**BRANO PROPOSTO:**
****
Mondiali 2010: L’analisi del Girone G. Il Portogallo si affida al galattico Cristiano Ronaldo

Il Portogallo è Cristiano Ronaldo, Cristiano Ronaldo è il Portogallo. Si legano al fenomeno del Real tutte le speranze dei lusitani di arrivare lontano in Sudafrica. Sarà lui a doversi caricare sulle spalle una squadra capace nell’ultimo decennio di mostrare cose egregie ma che si è spesso fermata sul più bello. Clamorosa la sconfitta, ad esempio, nella finale in casa al cospetto della Grecia all’Europeo del 2004, forse l’occasione migliore di sempre per conquistare finalmente un trofeo prestigioso. Opportunità sfumata anche due anni prima in semifinale con la Francia di Zidane, sempre agli europei, quella stessa Francia che quattro anni fa spense i sogni di gloria di Figo e C.Ronaldo, ancora in semifinale.
****
**DATI FORNITI:**
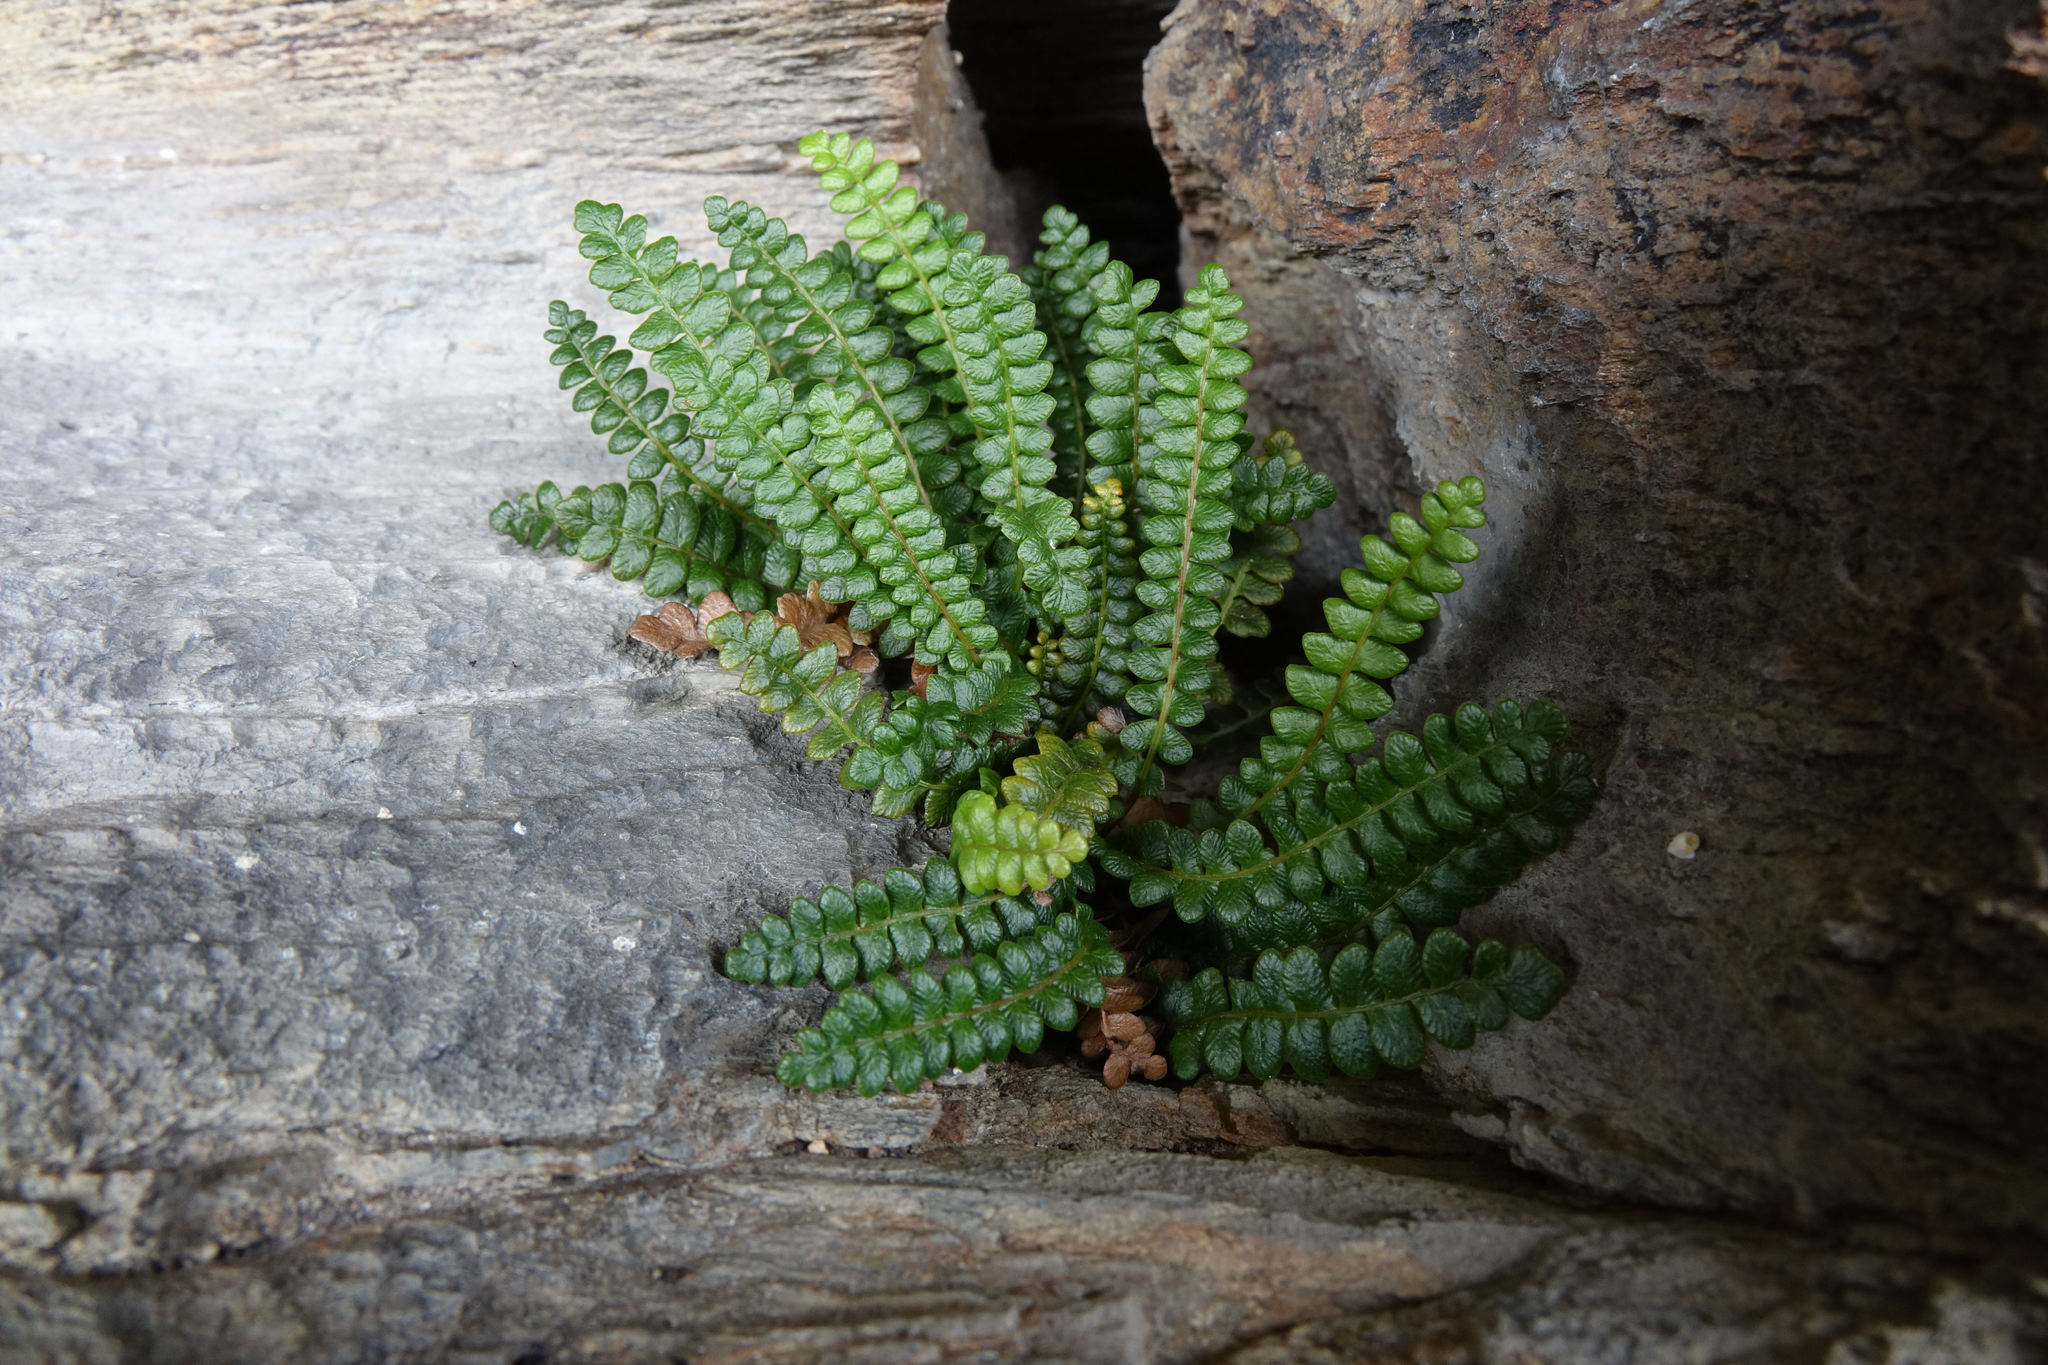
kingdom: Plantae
****
**DOMANDE SUL MATERIALE:**
a) Ricopia dal brano sul Portogallo il passo che comincia con le parole "Il Portogallo è" e si chiude dopo "ancora in semifinale.".
b) Prosegui il brano sul Portogallo ai Mondiali 2010 riprendendo subito dopo la sua ultima frase.

**ELENCO DELLE RISPOSTE:**
a)
Il Portogallo è Cristiano Ronaldo, Cristiano Ronaldo è il Portogallo. Si legano al fenomeno del Real tutte le speranze dei lusitani di arrivare lontano in Sudafrica. Sarà lui a doversi caricare sulle spalle una squadra capace nell’ultimo decennio di mostrare cose egregie ma che si è spesso fermata sul più bello. Clamorosa la sconfitta, ad esempio, nella finale in casa al cospetto della Grecia all’Europeo del 2004, forse l’occasione migliore di sempre per conquistare finalmente un trofeo prestigioso. Opportunità sfumata anche due anni prima in semifinale con la Francia di Zidane, sempre agli europei, quella stessa Francia che quattro anni fa spense i sogni di gloria di Figo e C.Ronaldo, ancora in semifinale.

b)
I portoghesi ci riproveranno in Africa, ma questa volta il gruppo di Queiroz, che ha oltretutto dovuto incassare il forfait di Nani (clavicola k.o), sembra attraversare un periodo di involuzione di gioco. A parte lo straordinario Ronaldo infatti, non paiono tantissime le alternative di qualità. Nani come detto ha dato forfait, Deco non è più quello di qualche stagione fa, e le punte non hanno dato grandi garanzie nelle qualificazioni, come dimostrano i tanti 0-0 collezionati e i pochi gol messi a segno, difetti che hanno fatto rischiare al Portogallo una clamorosa eliminazione. Ma passata la paura, l’ex tecnico del Real Madrid e assistente di Ferguson al Manchester Queiroz, è ripartito per creare una formazione comunque ambiziosa.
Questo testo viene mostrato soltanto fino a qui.